As my friend David Moser put it, what may soon go down the drain forever, thanks to these new AI technologies, is the precious gift that one can gain only by immersing oneself deeply in another culture and thereby acquiring an entirely new set of ways of looking at the world. It’s a gift that can’t help but turn any human being into a far richer and broader one. But David fears that it may soon become as rare as hen’s teeth. And, I might add, David knows perfectly whereof he speaks, because in his 30s he recklessly threw himself into the bustling, boiling cauldron of China and its mysterious languages, and after long years of tenaciously clambering up its nearly vertical slopes (sorry for the mixed metaphor!), he emerged as a marvelously fluent speaker of Chinese, able to come out with breathtakingly witty puns on the fly and to do stand-up comedy on national television, not to mention hosting his own weekly TV show, in Chinese, about little-known facets of Beijing.
To Mo Dawei, as David is known in China, it’s incredibly depressing to contemplate the profound impoverishment of people’s mental and emotional lives that is looming just around every corner of the globe, thanks to the slick seductiveness of AI translation apps, insidiously creeping their way into ordinary people’s lives and sapping their desire to make other tongues their own.
When children first hear the sounds of another language, they can’t help but wonder: What in the world would it feel like to speak that language?
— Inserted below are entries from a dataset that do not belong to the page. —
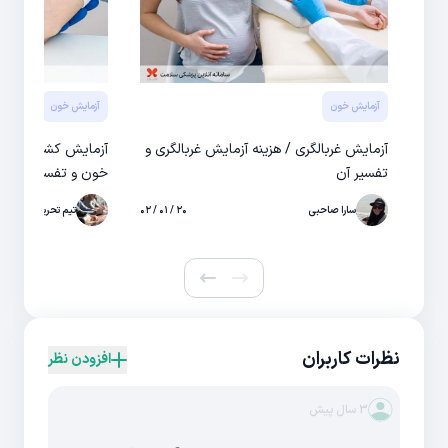
آزمایش خون
آزمایش خون
آزمایش غربالگری / هزینه آزمایش غربالگری و
آزمایش کشت خون 
تفسیر آن
خون و تفسیر آن
سارا صاحبی
۲۰ / ۰۱ / ۰۲
تیم تحریریه
نظرات کاربران
افزودن نظر
3 سال پیش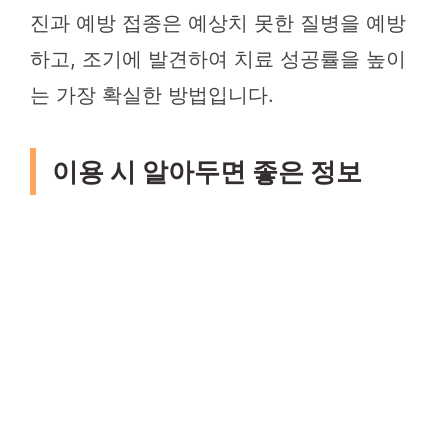
진과 예방 접종은 예상치 못한 질병을 예방
하고, 조기에 발견하여 치료 성공률을 높이
는 가장 확실한 방법입니다.
이용 시 알아두면 좋은 정보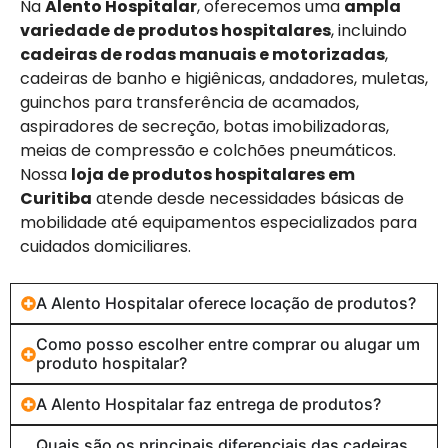
Na
Alento Hospitalar
, oferecemos uma
ampla
variedade de produtos hospitalares
, incluindo
cadeiras de rodas manuais e motorizadas
,
cadeiras de banho e higiênicas, andadores, muletas,
guinchos para transferência de acamados,
aspiradores de secreção, botas imobilizadoras,
meias de compressão e colchões pneumáticos.
Nossa
loja de produtos hospitalares em
Curitiba
atende desde necessidades básicas de
mobilidade até equipamentos especializados para
cuidados domiciliares.
A Alento Hospitalar oferece locação de produtos?
Como posso escolher entre comprar ou alugar um
produto hospitalar?
A Alento Hospitalar faz entrega de produtos?
Quais são os principais diferenciais das cadeiras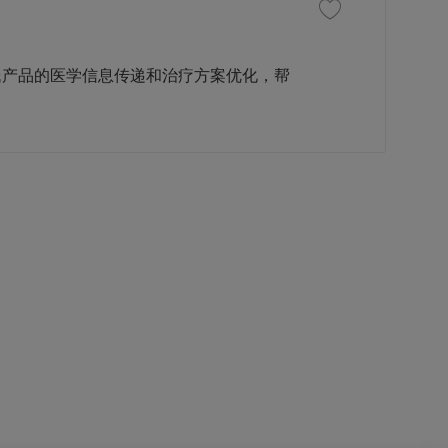
收藏职位 高级治疗领域专
氏产品的医学信息传递和治疗方案优化，帮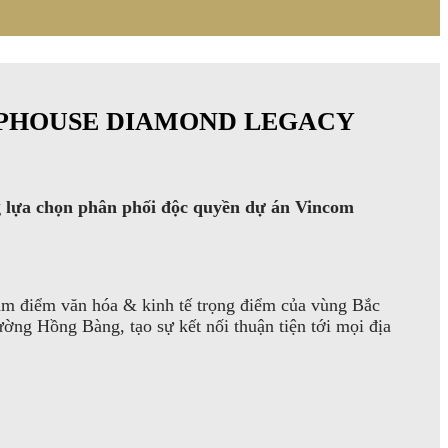
HOPHOUSE DIAMOND LEGACY
g lựa chọn phân phối độc quyền dự án Vincom
Tâm điểm văn hóa & kinh tế trọng điểm của vùng Bắc
ờng Hồng Bàng, tạo sự kết nối thuận tiện tới mọi địa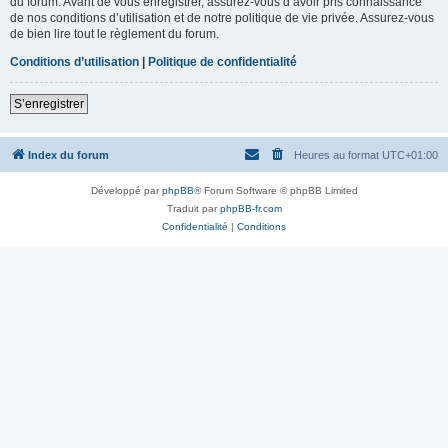
du forum. Avant de vous enregistrer, assurez-vous d’avoir pris connaissance
de nos conditions d’utilisation et de notre politique de vie privée. Assurez-vous
de bien lire tout le règlement du forum.
Conditions d’utilisation
|
Politique de confidentialité
S’enregistrer
Index du forum
Heures au format
UTC+01:00
Développé par
phpBB
® Forum Software © phpBB Limited
Traduit par
phpBB-fr.com
Confidentialité
|
Conditions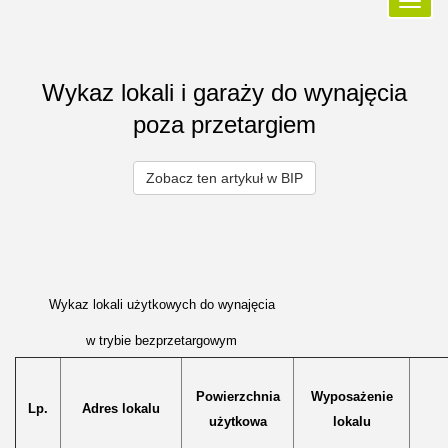
Przełą
nawiga
Wykaz lokali i garaży do wynajęcia
poza przetargiem
Zobacz ten artykuł w BIP
Wykaz lokali użytkowych do wynajęcia
w trybie bezprzetargowym
Powierzchnia
Wyposażenie
Lp.
Adres lokalu
użytkowa
lokalu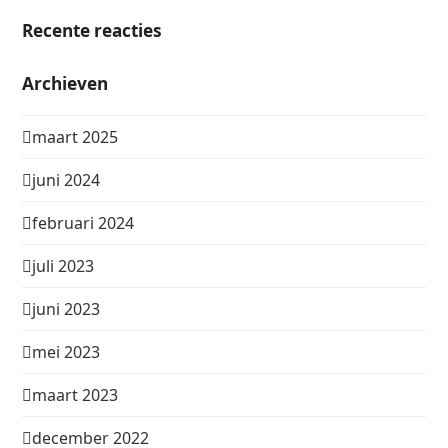
Recente reacties
Archieven
maart 2025
juni 2024
februari 2024
juli 2023
juni 2023
mei 2023
maart 2023
december 2022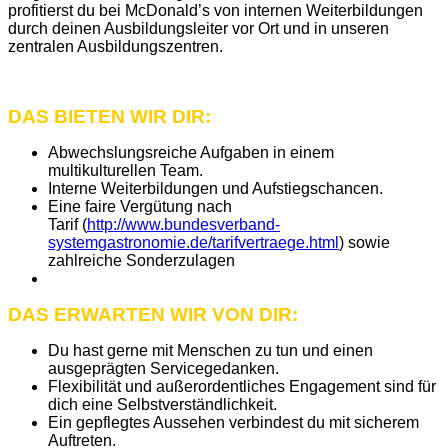
profitierst du bei McDonald’s von internen Weiterbildungen
durch deinen Ausbildungsleiter vor Ort und in unseren
zentralen Ausbildungszentren.
DAS BIETEN WIR DIR:
Abwechslungsreiche Aufgaben in einem
multikulturellen Team.
Interne Weiterbildungen und Aufstiegschancen.
Eine faire Vergütung nach
Tarif (
http://www.bundesverband-
systemgastronomie.de/tarifvertraege.html
) sowie
zahlreiche Sonderzulagen
DAS ERWARTEN WIR VON DIR:
Du hast gerne mit Menschen zu tun und einen
ausgeprägten Servicegedanken.
Flexibilität und außerordentliches Engagement sind für
dich eine Selbstverständlichkeit.
Ein gepflegtes Aussehen verbindest du mit sicherem
Auftreten.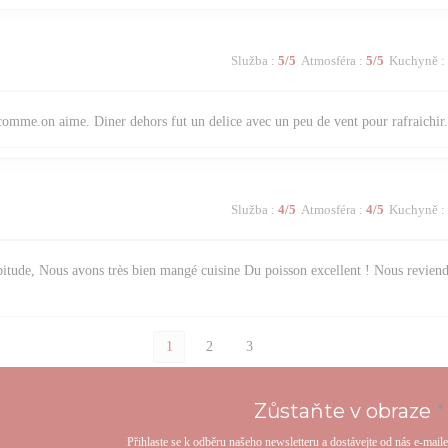
Služba
:
5
/5
Atmosféra
:
5
/5
Kuchyně
:
comme.on aime. Diner dehors fut un delice avec un peu de vent pour rafraichir
Služba
:
4
/5
Atmosféra
:
4
/5
Kuchyně
:
itude, Nous avons très bien mangé cuisine Du poisson excellent ! Nous reviend
1
2
3
Zůstaňte v obraze
*
Přihlaste se k odběru našeho newsletteru a dostávejte od nás e-mail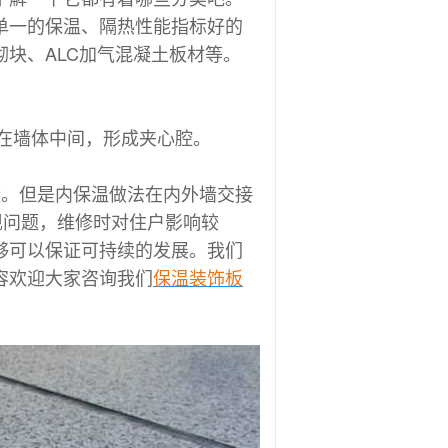
单一的保温、隔热性能指标好的
块、ALC加气混凝土板材等。
放在墙体中间，形成夹心腔。
。但是内保温做法在内外墙交接
现问题，维修时对住户影响较
够可以保证可持续的发展。我们
容欢迎大家咨询我们
保温装饰板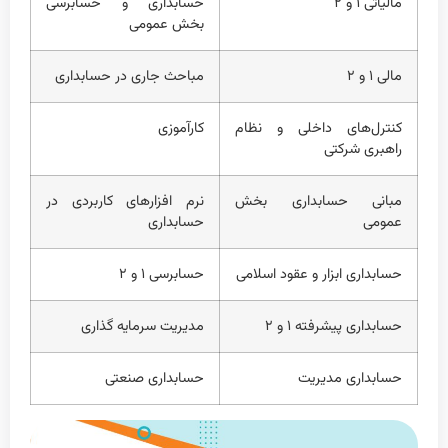
مالیاتی ۱ و ۲
حسابداری و حسابرسی
بخش عمومی
مالی ۱ و ۲
مباحث جاری در حسابداری
کنترل‌های داخلی و نظام
کارآموزی
راهبری شرکتی
مبانی حسابداری بخش
نرم افزارهای کاربردی در
عمومی
حسابداری
حسابداری ابزار و عقود اسلامی
حسابرسی ۱ و ۲
حسابداری پیشرفته ۱ و ۲
مدیریت سرمایه گذاری
حسابداری مدیریت
حسابداری صنعتی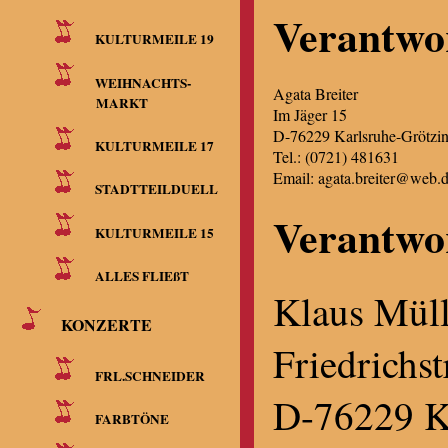
Verantwor
KULTURMEILE 19
WEIHNACHTS-
Agata Breiter
MARKT
Im Jäger 15
D-76229 Karlsruhe-Grötzi
KULTURMEILE 17
Tel.: (0721) 481631
Email: agata.breiter@web.
STADTTEILDUELL
Verantwor
KULTURMEILE 15
ALLES FLIEßT
Klaus Müll
KONZERTE
Friedrichs
FRL.SCHNEIDER
D-76229 K
FARBTÖNE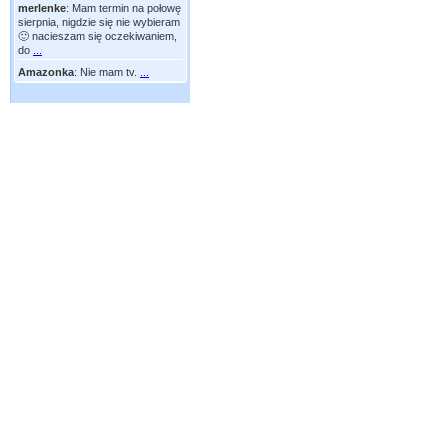
merlenke
:
Mam termin na połowę
sierpnia, nigdzie się nie wybieram
🙂 nacieszam się oczekiwaniem,
do
...
Amazonka
:
Nie mam tv.
...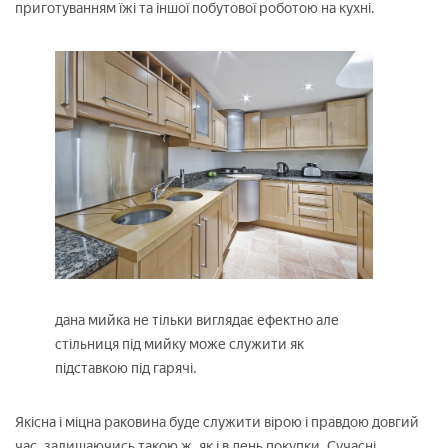
приготуванням їжі та іншої побутової роботою на кухні.
дана мийка не тільки виглядає ефектно але
стільниця під мийку може служити як
підставкою під гарячі.
Якісна і міцна раковина буде служити вірою і правдою довгий
час, залишаючись такою ж, як і в день покупки. Сучасні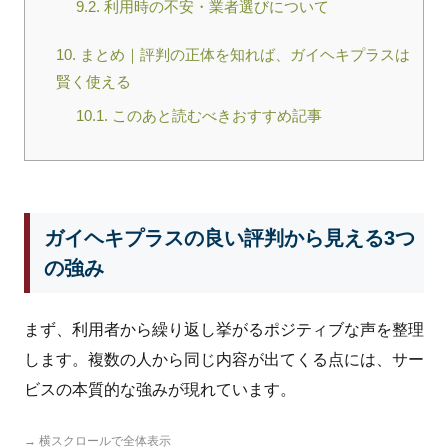
9.2.
利用時の不安・業者選びについて
10.
まとめ｜評判の正体を知れば、ガイヘキプラスは
賢く使える
10.1.
このあと読むべきおすすめ記事
ガイヘキプラスの良い評判から見える3つ
の強み
まず、利用者から繰り返し挙がるポジティブな声を整理
します。複数の人から同じ内容が出てくる点には、サー
ビスの本質的な強みが現れています。
→ 横スクロールで全体表示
Such eager childlike curiosity might seem universal and irrepressible. But what if that human curiosity is suddenly snuffed out forever by the onrushing tsunami of AI? When we collectively abandon the age-old challenge of learning the languages of other lands, when we relinquish that challenge to ultrarapid machines that have no inner life of their own but are able to give us fluent but fake facades in other languages, then we will have lost a major part of what it is to be human and alive.